Proponents of the cameras, dubbed "granny cams," say their use in nursing homes could weed out abusive employees and document incidents of substandard care, while nursing-home owners term video surveillance an invasion of privacy that could actually decrease care by making it more difficult to attract and retain good staff.
The controversy has its roots not only in the march of technology, but also in the surge of Americans who are entering nursing homes.
About half of Americans currently 65 or older will be admitted to a nursing home at least once, writes Selket Nicole Cottle in an article in the Elder Law Journal, which is published by the University of Illinois College of Law.
This tide is only expected to rise as baby boomers approach their golden years.
At the same time, about 30 percent of the nation's 17,000 nursing homes have been sanctioned for deficiencies that put their residents at risk of harm. About one in 20 nursing home residents suffer from abuse, according to the Florida Agency of Health Care Administration, and this figure appears to understate the problem because many instances of physical and sexual abuse go unreported.
Although no law expressly prohibits the use of cameras in nursing homes, there are various practical barriers to their widespread use, including the strong opposition of the nursing-home industry.
About a dozen state legislatures have granny-cam legislation under consideration. Earlier this year, New Mexico joined Texas in allowing nursing home residents or their representatives to install monitoring cameras in their rooms.
Under the laws, a resident must let nursing-home operators know ahead of time of the placement of the camera. If the operator is not notified or if the equipment is not open and obvious in the room, the camera is considered covert surveillance and illegal.
Use of such cameras is a positive step in reducing the potential for elderly abuse, Cottle, an editor at the journal, concluded. In particular, Web cameras hold the greatest potential for restoring public confidence in nursing homes by giving family members access to "real time" or to recently stored footage.
Commercial outlets now sell Web-camera systems to the elderly at prices from $629 to $1,584, depending on the specifications of each camera, plus a $20 monthly fee to access the server and $10 a month for a data-only line to upload images.
"Certainly some families have the financial means to provide this quality of technological protection, however the majority of Americans do not," Cottle wrote. To be effective and properly regulated, granny-cam technology should therefore be mandated for all nursing facilities.

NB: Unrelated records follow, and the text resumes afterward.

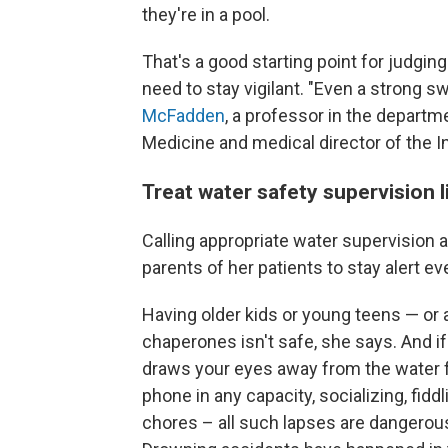
they're in a pool.
That's a good starting point for judging k
need to stay vigilant. "Even a strong 
McFadden
, a professor in the departm
Medicine and medical director of the Inj
Treat water safety supervision l
Calling appropriate water supervision 
parents of her patients to stay alert ev
Having older kids or young teens — or
chaperones isn't safe, she says. And if
draws your eyes away from the water fo
phone in any capacity, socializing, fid
chores – all such lapses are dangerou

"Mandating the use of granny cameras in nursing homes will ensure that all nursing home residents are equally protected," she wrote.
While not trifling, the cost of installing equipment in a nursing home is on par with the cost of updating recreation, housekeeping or food services. And some of the cost would be defrayed by lower liability insurance premiums, according to Cottle.
What's more, surveillance equipment has advantages for operators by reducing unwarranted or frivolous litigation and minimizing their legal responsibility in cases of resident-on-resident abuse.
Cameras also could monitor many of the basics of resident care, such as drug administration and diaper changing. By linking the camera feed to the Internet, nursing homes could handle routine assignments more efficiently.
But because of understandable concerns over privacy, Cottle advocates placing the surveillance systems in the hands of independent companies, which would then monitor the equipment and be responsible for making the data available online.
"In this way, families can check on their loved ones and nursing homes can check on their residents, and everyone will sleep a little better at night knowing that the independent source is regulating and reviewing the tapes should any problems arise," Cottle wrote.
"This service, like the cost of the cameras or of the tapes, is an added institutional cost that the nursing home will incur. Nevertheless, it is likely the best option to preserve the integrity of the tapes and ensure that only families and authorized officials gain access to them."
Cottle's article is titled "Video Surveillance in Nursing Homes."